Raw data:
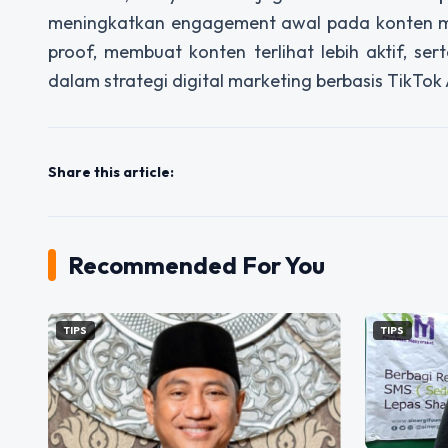
meningkatkan engagement awal pada konten me
proof, membuat konten terlihat lebih aktif, s
dalam strategi digital marketing berbasis TikTok A
Share this article:
Recommended For You
TIPS
TIPS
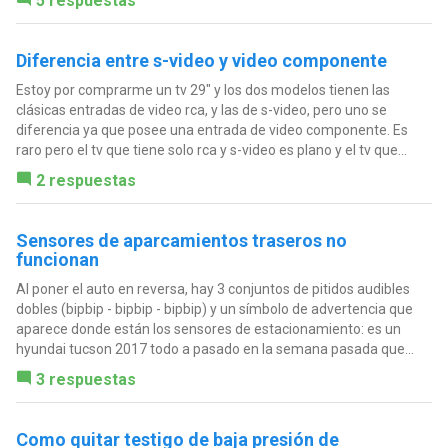
5 respuestas
Diferencia entre s-video y video componente
Estoy por comprarme un tv 29" y los dos modelos tienen las
clásicas entradas de video rca, y las de s-video, pero uno se
diferencia ya que posee una entrada de video componente. Es
raro pero el tv que tiene solo rca y s-video es plano y el tv que...
2 respuestas
Sensores de aparcamientos traseros no
funcionan
Al poner el auto en reversa, hay 3 conjuntos de pitidos audibles
dobles (bipbip - bipbip - bipbip) y un símbolo de advertencia que
aparece donde están los sensores de estacionamiento: es un
hyundai tucson 2017 todo a pasado en la semana pasada que...
3 respuestas
Como quitar testigo de baja presión de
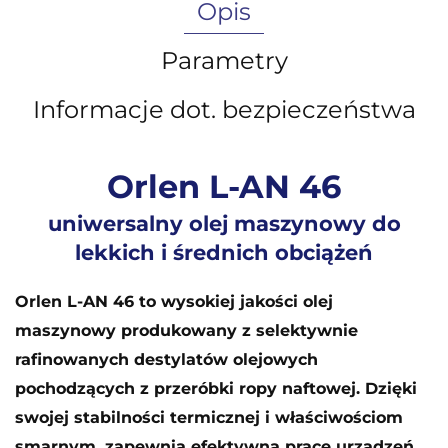
Opis
Parametry
Informacje dot. bezpieczeństwa
Orlen L-AN 46
uniwersalny olej maszynowy do
lekkich i średnich obciążeń
Orlen L-AN 46 to wysokiej jakości olej
maszynowy produkowany z selektywnie
rafinowanych destylatów olejowych
pochodzących z przeróbki ropy naftowej. Dzięki
swojej stabilności termicznej i właściwościom
smarnym, zapewnia efektywną pracę urządzeń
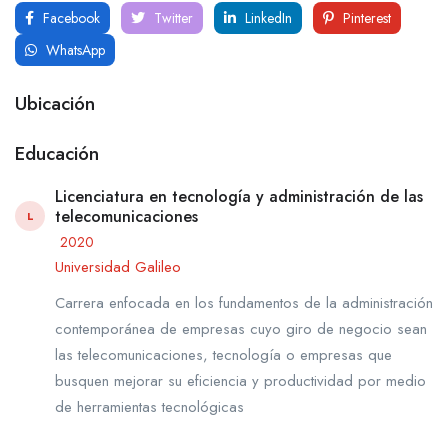
Facebook
Twitter
LinkedIn
Pinterest
WhatsApp
Ubicación
Educación
Licenciatura en tecnología y administración de las
telecomunicaciones
L
2020
Universidad Galileo
Carrera enfocada en los fundamentos de la administración
contemporánea de empresas cuyo giro de negocio sean
las telecomunicaciones, tecnología o empresas que
busquen mejorar su eficiencia y productividad por medio
de herramientas tecnológicas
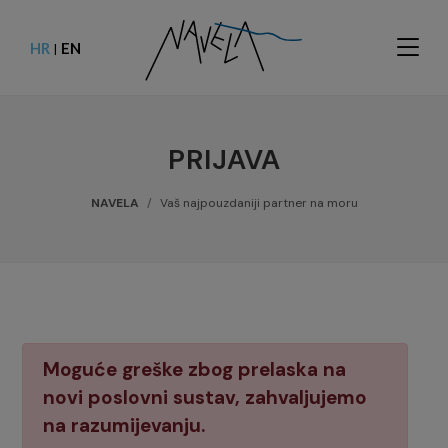
HR
EN
|
PRIJAVA
NAVELA
Vaš najpouzdaniji partner na moru
Moguće greške zbog prelaska na
novi poslovni sustav, zahvaljujemo
na razumijevanju.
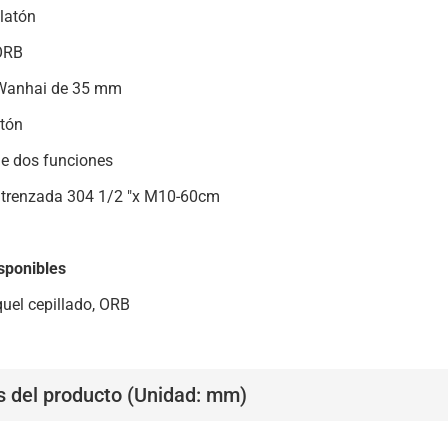
latón
ORB
Wanhai de 35 mm
atón
de dos funciones
trenzada 304 1/2 "x M10-60cm
sponibles
uel cepillado, ORB
s del producto (Unidad: mm)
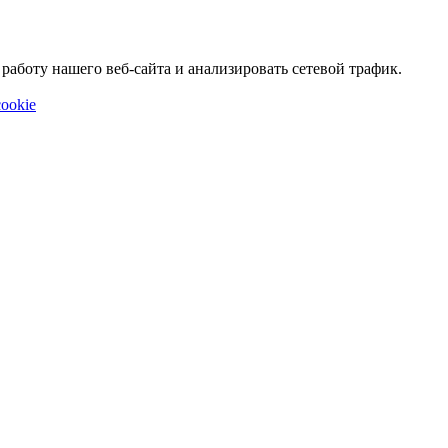
аботу нашего веб-сайта и анализировать сетевой трафик.
ookie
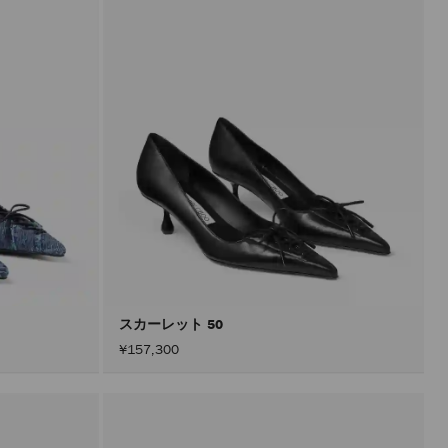
スカーレット 50
¥157,300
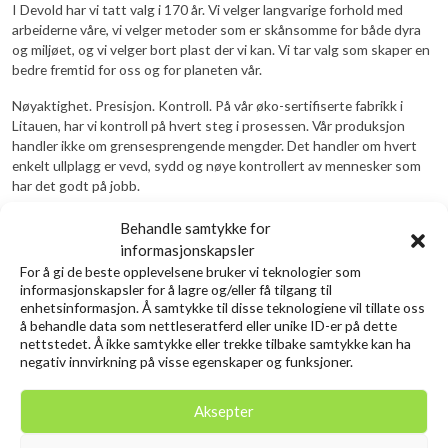
I Devold har vi tatt valg i 170 år. Vi velger langvarige forhold med
arbeiderne våre, vi velger metoder som er skånsomme for både dyra
og miljøet, og vi velger bort plast der vi kan. Vi tar valg som skaper en
bedre fremtid for oss og for planeten vår.
Nøyaktighet. Presisjon. Kontroll. På vår øko-sertifiserte fabrikk i
Litauen, har vi kontroll på hvert steg i prosessen. Vår produksjon
handler ikke om grensesprengende mengder. Det handler om hvert
enkelt ullplagg er vevd, sydd og nøye kontrollert av mennesker som
har det godt på jobb.
Siste innlegg
Behandle samtykke for
informasjonskapsler
Tips til hvordan du kan pakke sekken best
For å gi de beste opplevelsene bruker vi teknologier som
8 tips for å holde deg varm, tørr og trygg på tur
informasjonskapsler for å lagre og/eller få tilgang til
enhetsinformasjon. Å samtykke til disse teknologiene vil tillate oss
Isfiske – en morsom og spennende aktivitet for
å behandle data som nettleseratferd eller unike ID-er på dette
vinterentusiaster
nettstedet. Å ikke samtykke eller trekke tilbake samtykke kan ha
negativ innvirkning på visse egenskaper og funksjoner.
Aksepter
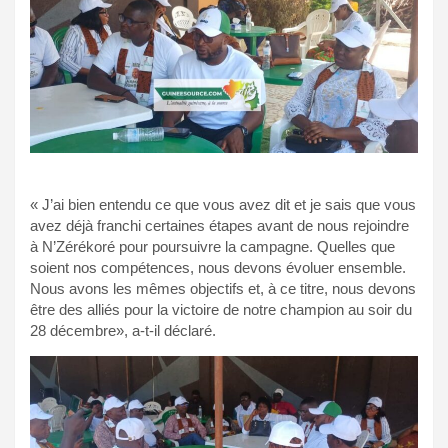
« J’ai bien entendu ce que vous avez dit et je sais que vous
avez déjà franchi certaines étapes avant de nous rejoindre
à N’Zérékoré pour poursuivre la campagne. Quelles que
soient nos compétences, nous devons évoluer ensemble.
Nous avons les mêmes objectifs et, à ce titre, nous devons
être des alliés pour la victoire de notre champion au soir du
28 décembre», a-t-il déclaré.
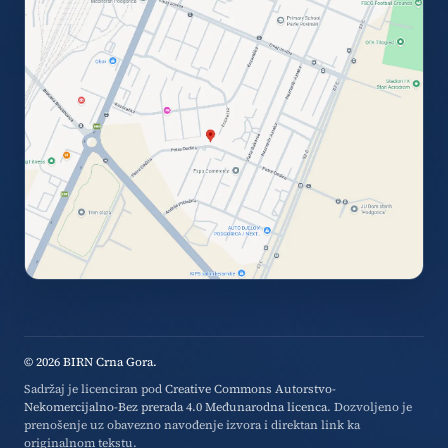
© 2026 BIRN Crna Gora.
Sadržaj je licenciran pod
Creative Commons Autorstvo-
Nekomercijalno-Bez prerada 4.0 Međunarodna licenca
. Dozvoljeno je
prenošenje uz obavezno navođenje izvora i direktan link ka
originalnom tekstu.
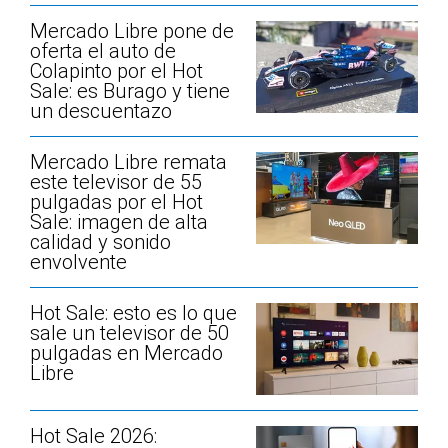
Mercado Libre pone de
oferta el auto de
Colapinto por el Hot
Sale: es Burago y tiene
un descuentazo
Mercado Libre remata
este televisor de 55
pulgadas por el Hot
Sale: imagen de alta
calidad y sonido
envolvente
Hot Sale: esto es lo que
sale un televisor de 50
pulgadas en Mercado
Libre
Hot Sale 2026:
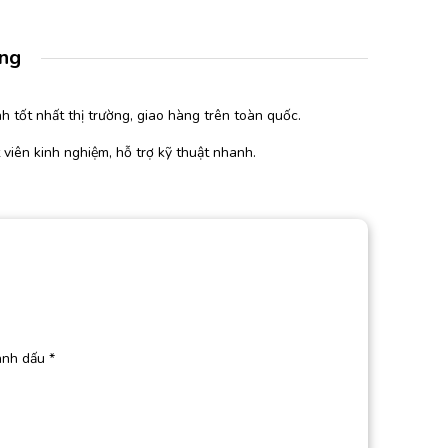
àng
h tốt nhất thị trường, giao hàng trên toàn quốc.
 viên kinh nghiệm, hỗ trợ kỹ thuật nhanh.
ánh dấu
*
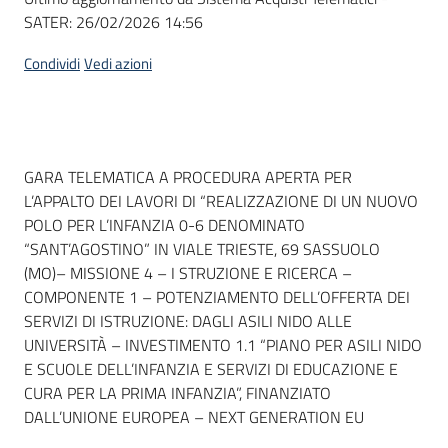
SATER:
26/02/2026 14:56
Condividi
Vedi azioni
Dati del bando
GARA TELEMATICA A PROCEDURA APERTA PER
L’APPALTO DEI LAVORI DI “REALIZZAZIONE DI UN NUOVO
POLO PER L’INFANZIA 0-6 DENOMINATO
“SANT’AGOSTINO” IN VIALE TRIESTE, 69 SASSUOLO
(MO)– MISSIONE 4 – I STRUZIONE E RICERCA –
COMPONENTE 1 – POTENZIAMENTO DELL’OFFERTA DEI
SERVIZI DI ISTRUZIONE: DAGLI ASILI NIDO ALLE
UNIVERSITÀ – INVESTIMENTO 1.1 “PIANO PER ASILI NIDO
E SCUOLE DELL’INFANZIA E SERVIZI DI EDUCAZIONE E
CURA PER LA PRIMA INFANZIA”, FINANZIATO
DALL’UNIONE EUROPEA – NEXT GENERATION EU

Directions for this task:
Gather every line in the records that contains the string "Libre", and copy each of those lines out in full.

Result:
Mercado Libre pone de
Mercado Libre remata
Libre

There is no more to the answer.